Dostoevsky, when wandering down the Haymarket, noticed how “mothers brought their little daughters to make them ply the same trade.” He observed one girl “not older than six, all in rags, dirty, bare-foot and hollow cheeked; she had been severely beaten and her body, which showed through the rags, was covered with bruises … Nobody was paying any attention to her.” Here we have an image of suffering in London, amid the endlessly hurrying and passing crowd who would no more pause to consider a bruised child than a maimed dog. What struck Dostoevsky, who himself was used to terror and hopelessness in his own country, was “the look of such distress, such hopeless despair on her face … She kept on shaking her tousled head as if arguing about something, gesticulated and spread her little hands and then suddenly clasped them together and pressed them to her little bare breast.” These are the sights and pictures of London. On another evening a woman dressed all in black passed him and hurriedly thrust a piece of paper in his hand. He looked at it and saw that it contained the Christian message “I am the Resurrection and the Life.” But how could anyone believe the precepts of the New Testament, when they had witnessed the pain and loneliness of a six-year-old girl? When the city was described as pagan, it was partly because no one living among such urban suffering could have much faith in a god who allowed cities such as London to flourish.

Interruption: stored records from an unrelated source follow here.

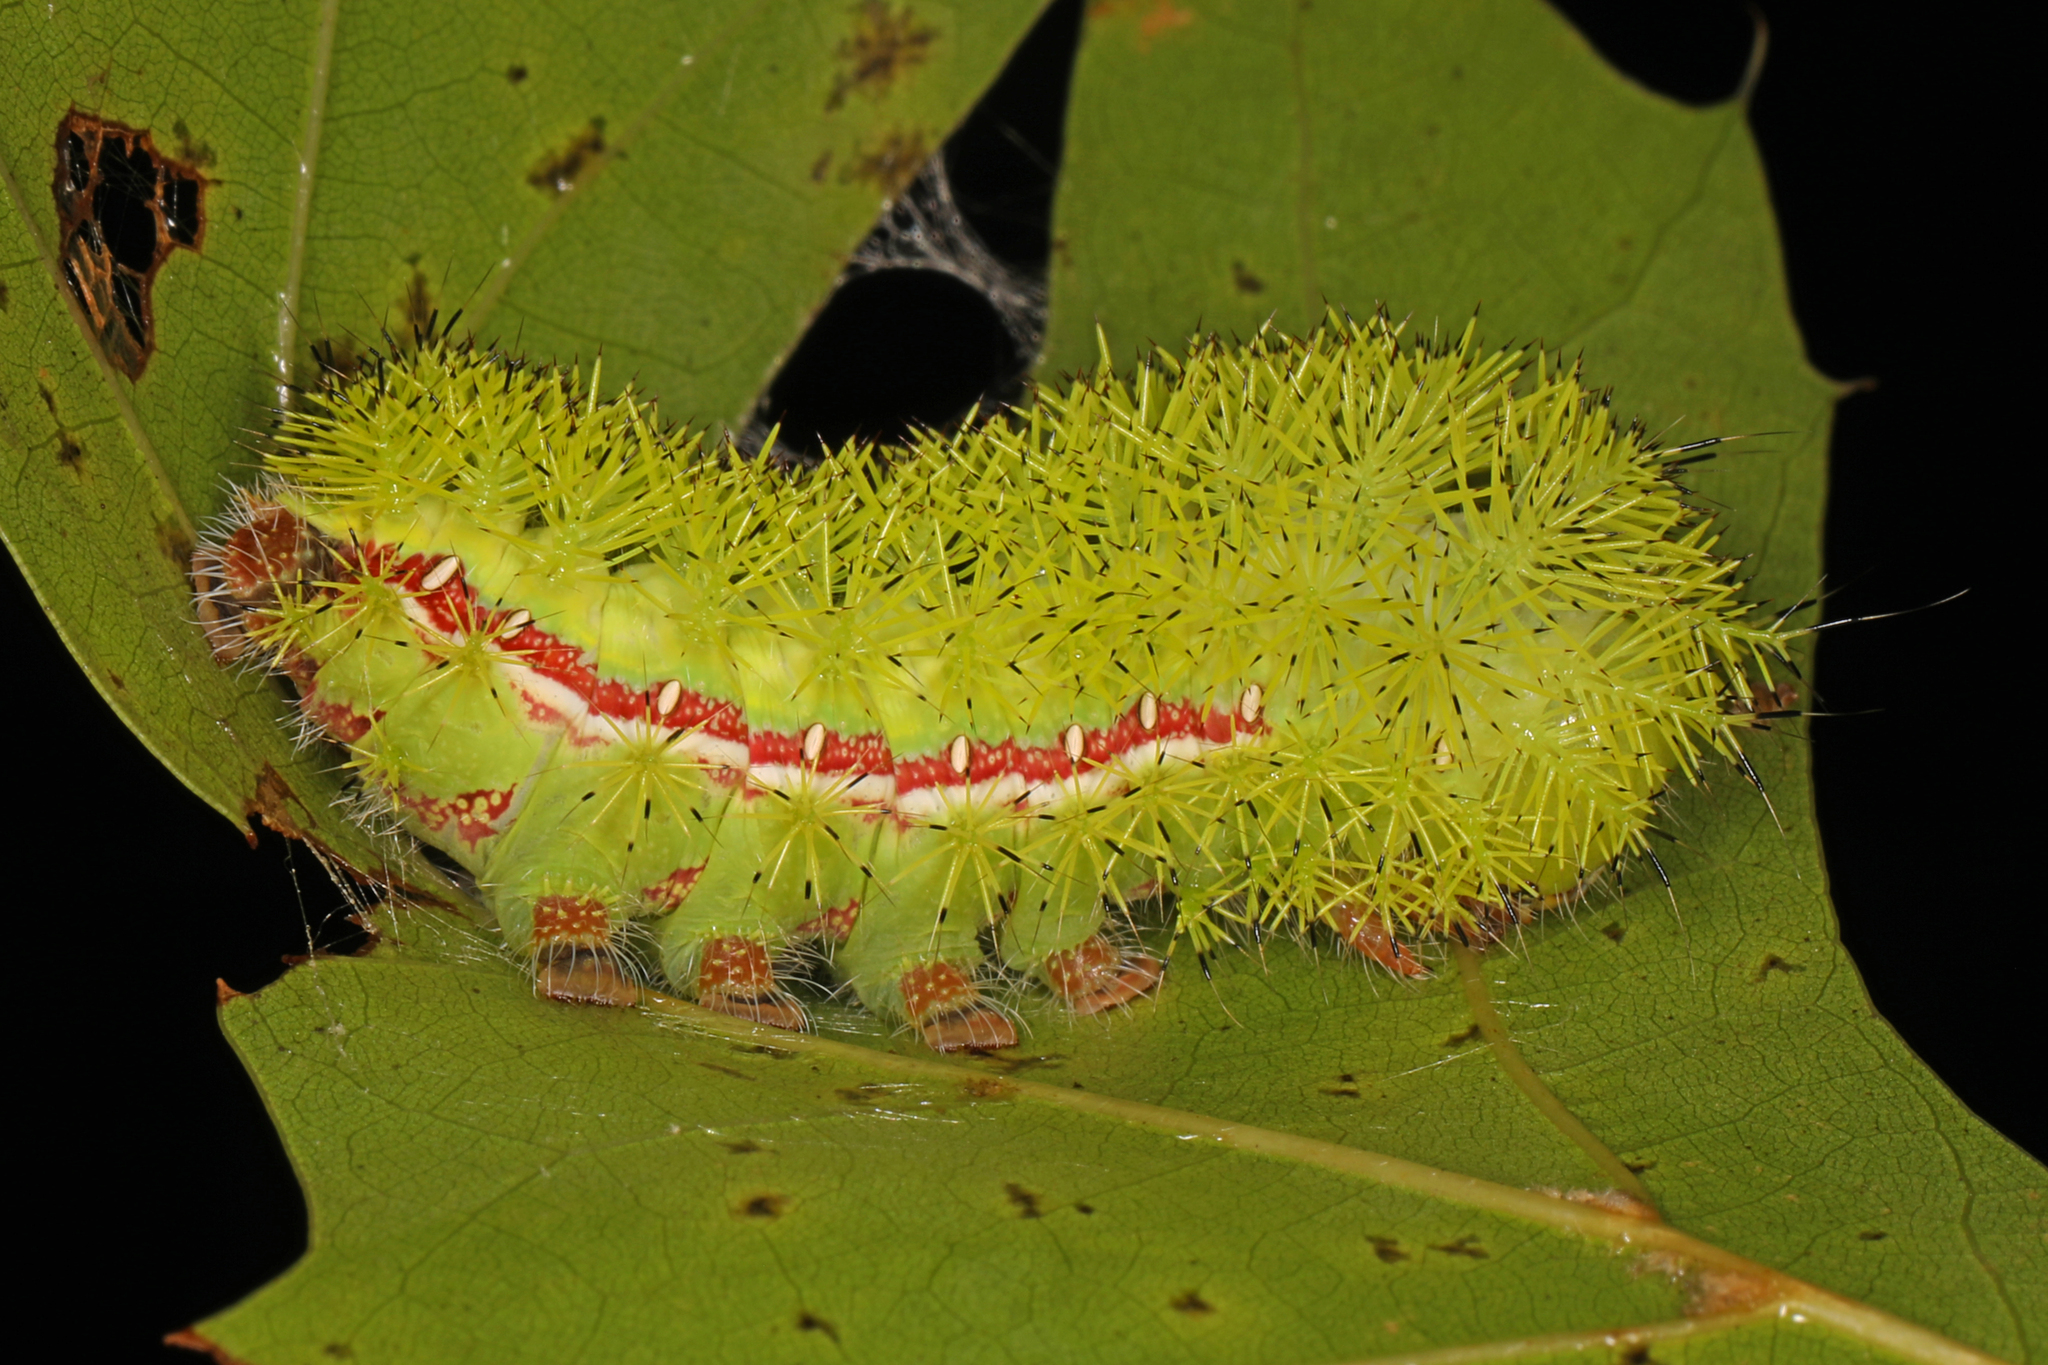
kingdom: Animalia
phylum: Arthropoda
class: Insecta
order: Lepidoptera
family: Saturniidae
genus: Automeris
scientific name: Automeris io
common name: Io moth
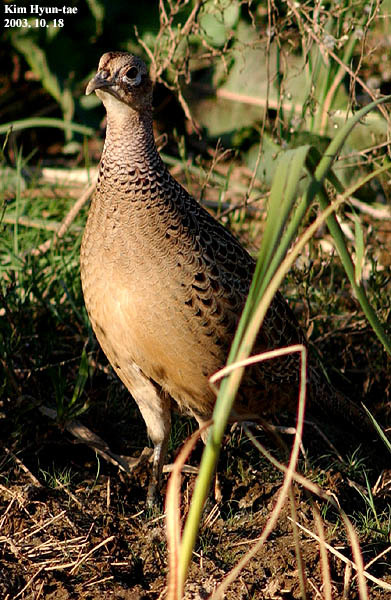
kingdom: Animalia
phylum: Chordata
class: Aves
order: Galliformes
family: Phasianidae
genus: Phasianus
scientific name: Phasianus colchicus
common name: Common pheasant
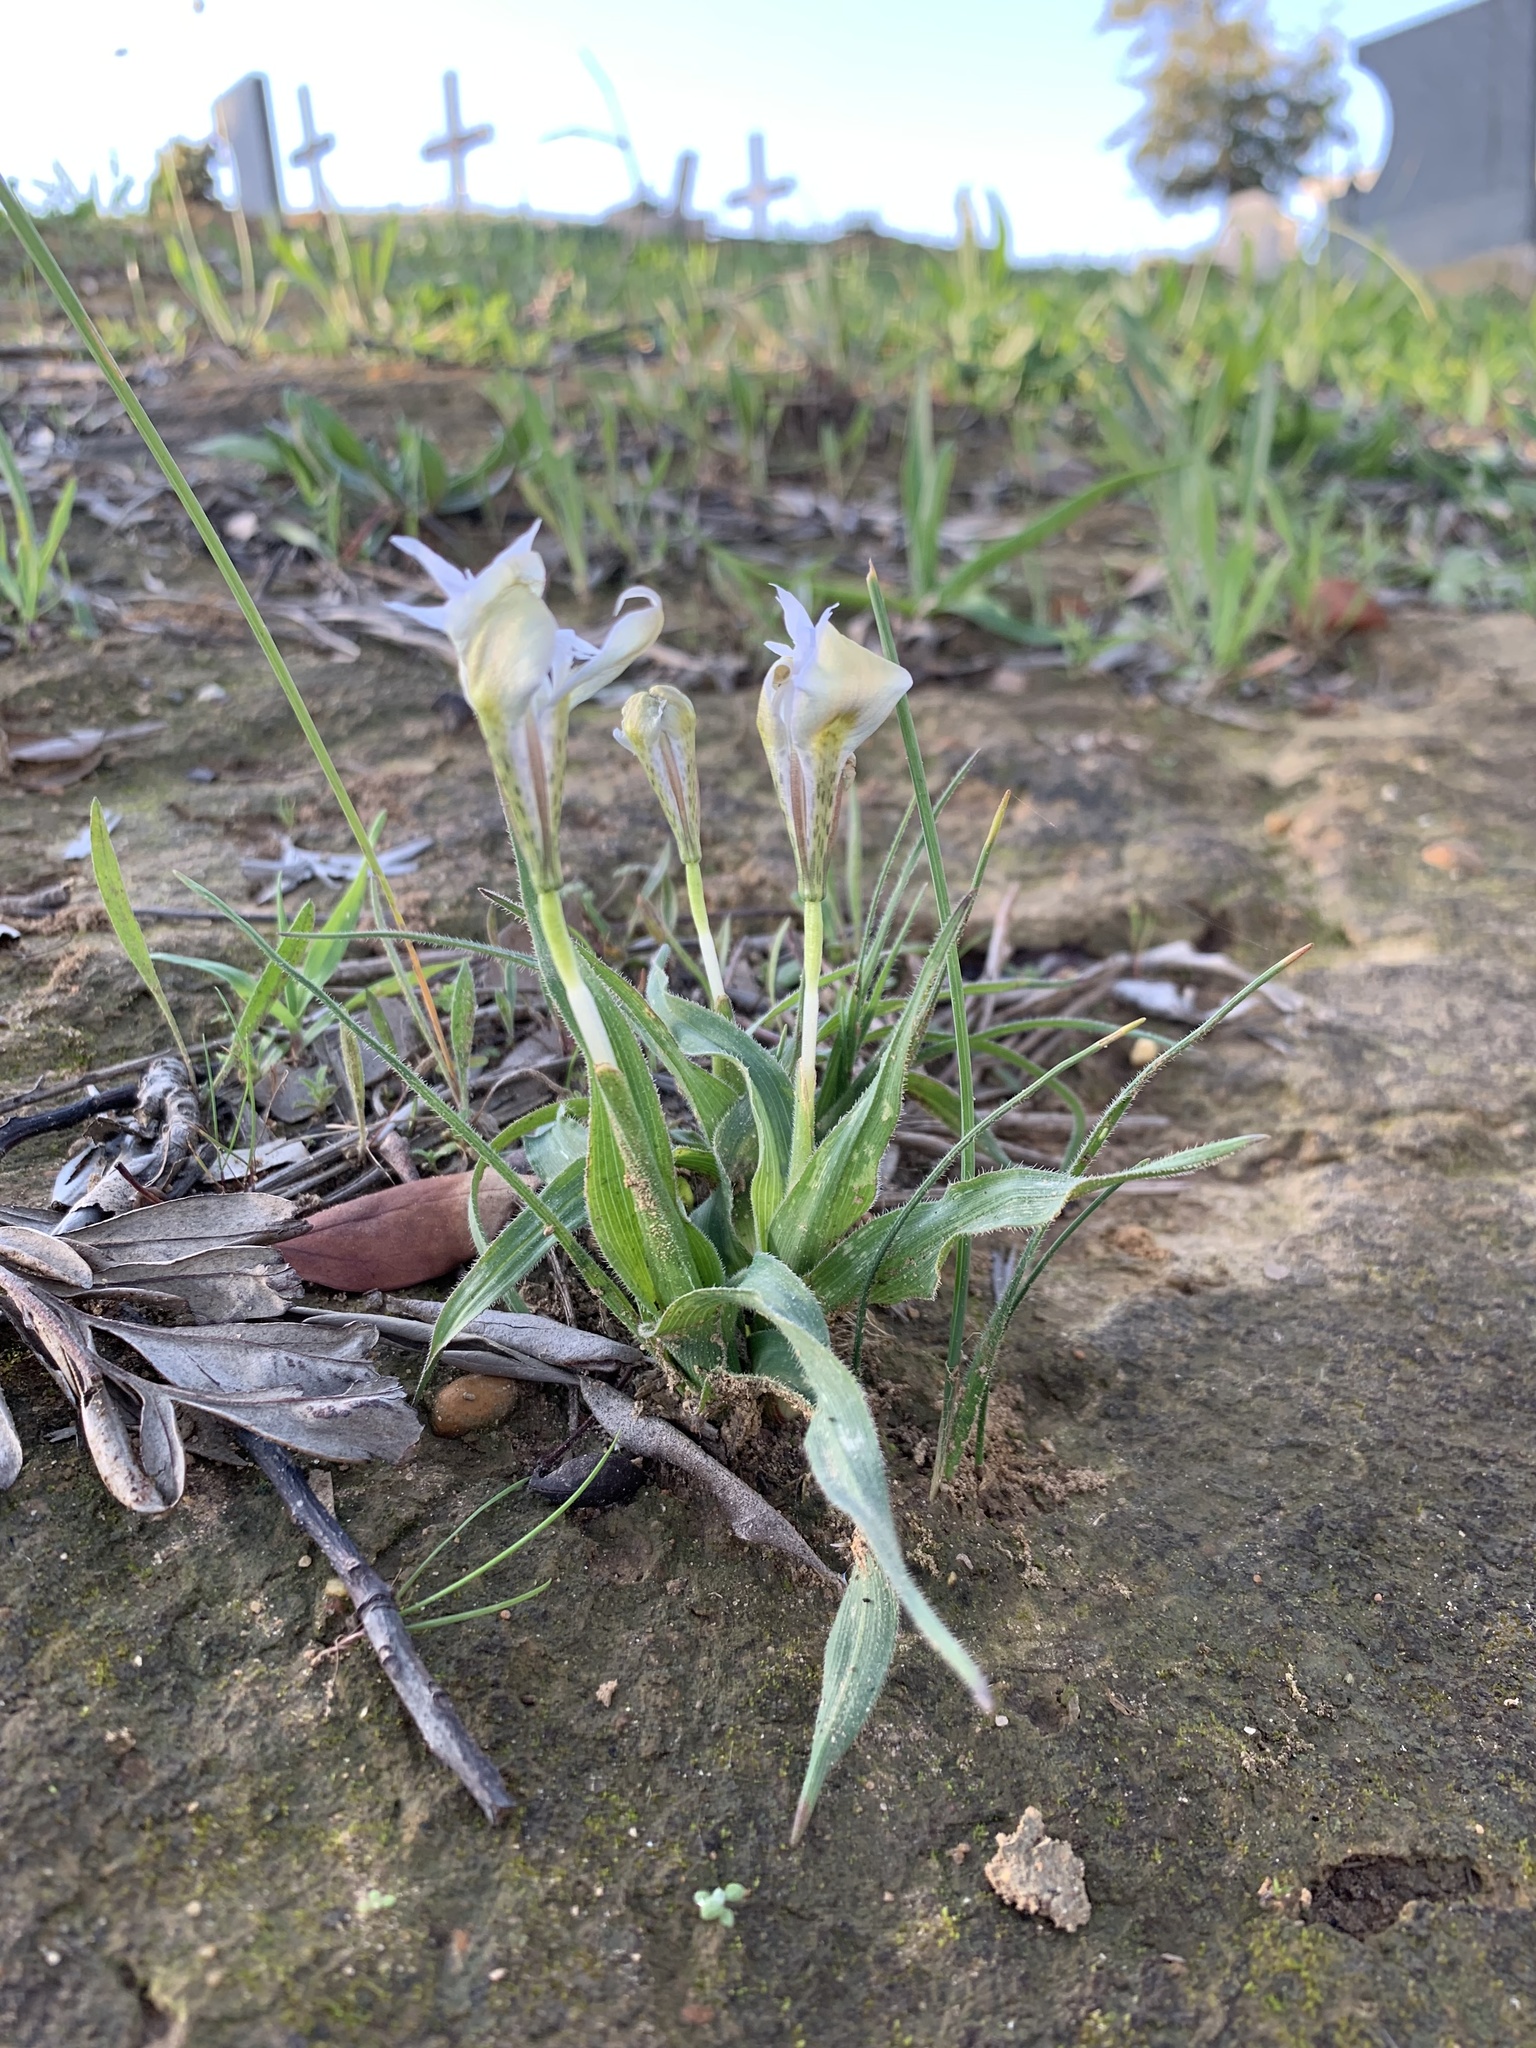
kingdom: Plantae
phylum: Tracheophyta
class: Liliopsida
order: Asparagales
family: Iridaceae
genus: Moraea
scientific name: Moraea ciliata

Throughout this century Piccadilly Circus has been the site of nightly sexual encounters, and an area where young people drift in search of adventure. It is a place where all the roads seem to meet, in endless disarray, and it exudes an atmosphere both energetic and impersonal. That is perhaps also why it has been for many decades a centre of prostitution and easy pick-ups, both male and female. It has always been the part of London most identified with casual sex. “There were regular places they haunted,” Theodore Dreiser wrote of London prostitutes at the beginning of the twentieth century, “Piccadilly being the best,” and that sentiment has been echoed in a thousand novels and documentary reports. The statue of Eros has, after all, commanded a strange power. The city itself is a form of promiscuous desire, with its endless display of other streets and other people affording the opportunity of a thousand encounters and a thousand departures. The very strangeness of London, its multifarious areas remaining unknown even to its inhabitants, includes the possibility of chance and sudden meetings. To be alone or solitary, a characteristic symptom of city life, is to become an adventurer in search of brief companionship; it also is the mark of the predator. The anonymity or impersonality of London life is itself the source of sexual desire, where the appetite can be satisfied without the usual constraints of a smaller society. So the actual vastness of London encourages fantasy and illimitable desire.
That is why the general sexual condition of London has always remained the same, in its voraciousness and insatiability. Today, there are strip bars and clubs where lap dancers perform; a thousand pubs and nightclubs cater for every kind of sexual perversity; there are streets known for prostitutes and parks used at night for cruising. Whole areas of London at night assume a different face, so that the city is like some endlessly fecund source which can offer alternative realities and different experiences. That is why it is in itself “sexy,” displaying its secret places and tempting the unwary. To turn just one more corner, or walk down one more path, may bring … who knows what? The telephone booths are littered with advertisements for sadistic or transsexual prostitutes, some of them claiming to be “new in town” or “new to London.” They are reminiscent of the eighteenth-century prostitute in Covent Garden, “newly come upon the Town.” But nothing is ever new in London, where the young still offer up their bodies for sale.